_Questions_.
A – Answer these questions from the text about the NRLC's claim on White House security for unborn babies:
(i) According to the NRLC's explanation, for what purposes does the White House recognize the "baby" as a family member before birth?
(ii) On what date did the House Judiciary Constitution Subcommittee plan to hold its hearing?
(iii) Who does the text say has quasi-jurisdiction over the District of Columbia?
B – From the text about the NRLC's White House claim, write out the part that opens with the words containing "We didn't say" and closes with "I wonder why?".
C – Take the commentary on the NRLC's White House claim further, starting after its last sentence.

_Text passage_.
+++

Here was the NRLC Facebook explanation (at PolitiFact's Facebook page) of its “point”, followed by a quote from an article in “ProLife News” which published a similar claim:

We didn't say that the White House Visitors office counted a pregnant visitor as two people, but rather, made the point that the White House recognizes the "baby" as a family member prior to birth, "for purposes of providing security within the White House," but not for purposes of establishing abortion policy for the District of Columbia, an exclusively federal jurisdiction. Moorhead apparently went to all of that re-write work as part of a studied effort to miss our point. I wonder why?
...Notably, the newsletter provides no guidance on what the staff should do if an unborn baby is first registered for security purposes, but then aborted,” Johnson added. “On May 17, the House Judiciary Constitution Subcommittee plans to hold a hearing on the District of Columbia Pain-Capable Unborn Child Protection Act (H.R. 3803), which would generally prohibit abortion in the sixth month and later in the District. If the President wants to provide for the security of the unborn child immediately outside of the White House gates, as well as inside, he should endorse this bill.”
The congress has a quasi-jurisdiction over the District of Columbia (not the president). So the NLRC would be better off targeting the Republican-dominated congress, but it (hypocritically) doesn’t do so here. They don’t need the president’s endorsement.  This was basically a political move to criticize Democrat Obama in a public way for not being pro-life.

It also seems this is a fetus-obsessive tactic of the pro-life crowd: comparing abortion to anything, anything, which promotes “life”…even the preservation of wildlife, as a way of saying why is this life protected but not that of the unborn.

The Whitehouse, however, simply wants to do a proper headcount and this has nothing to do with whether there is a miscarriage or abortion. The NRLC was clearly “fishing.”

+++

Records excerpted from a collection
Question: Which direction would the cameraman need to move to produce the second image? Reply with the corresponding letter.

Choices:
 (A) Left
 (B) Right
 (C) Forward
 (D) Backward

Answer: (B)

+++

_Your responses_.
A –
(i) For purposes of providing security within the White House.
(ii) May 17.
(iii) The congress.

B –
We didn't say that the White House Visitors office counted a pregnant visitor as two people, but rather, made the point that the White House recognizes the "baby" as a family member prior to birth, "for purposes of providing security within the White House," but not for purposes of establishing abortion policy for the District of Columbia, an exclusively federal jurisdiction. Moorhead apparently went to all of that re-write work as part of a studied effort to miss our point. I wonder why?

C –
The day following the ruling PolitiFact published a letter from a Rachel Maddow fan who agreed with PolitiFact’s ruling. Here is the heart of their letter, providing an excellent rebuttal:

It simply cannot be argued, Ms. Maddow, that the White House does not recognize unborn children: by asking potential visitors whether they are pregnant, so as to account for a possible additional attendee in the future, the White House IS ACKNOWLEDGING unborn children at that moment. There is no getting around this; it is pure logic. But, as Politifact then argues, the White House does not recognize the unborn children as the NRLC implies; the NRLC's suggestion is indeed "wildly misconstrued." Hence, the IMPLICATION is terribly misleading and IS FALSE, but the STATEMENT is, BY ITSELF, technically true. Politifact, as they often acknowledge, have the difficult task of rating STATEMENTS while also factoring in the veracity of the statement's IMPLICATION.
Rachel Maddow tends to very narrowly focus on what she believes is “False” and doesn’t look at what was said in its entirety, the context, the implicit meanings or what my conservative counterpart might call “the underlying argument”—she doesn’t seem to have a good understanding of PolitiFact’s principles in the methods it uses for the statements it scores.  It also seems to me she hasn’t really looked at how PolitiFact defines Mostly False: "The statement contains an element of truth but ignores critical facts that would give a different impression." PolitiFact has a responsibility to look at those critical facts in accordance with those principles.

Maddow seems to be a knee-jerk True-or-False-and-nothing-in-between kind of fact-finder. She looked at the last fact-check in which she declared PolitiFact dead the same way. She crammed her analysis into the last minute of her show as if meeting the time deadline was more important than presenting the whole story, and if she doesn’t try to see the whole story, I guess she’s going to be haunted by the PolitiFact zombies forever.  And she may never know what it takes to get a False.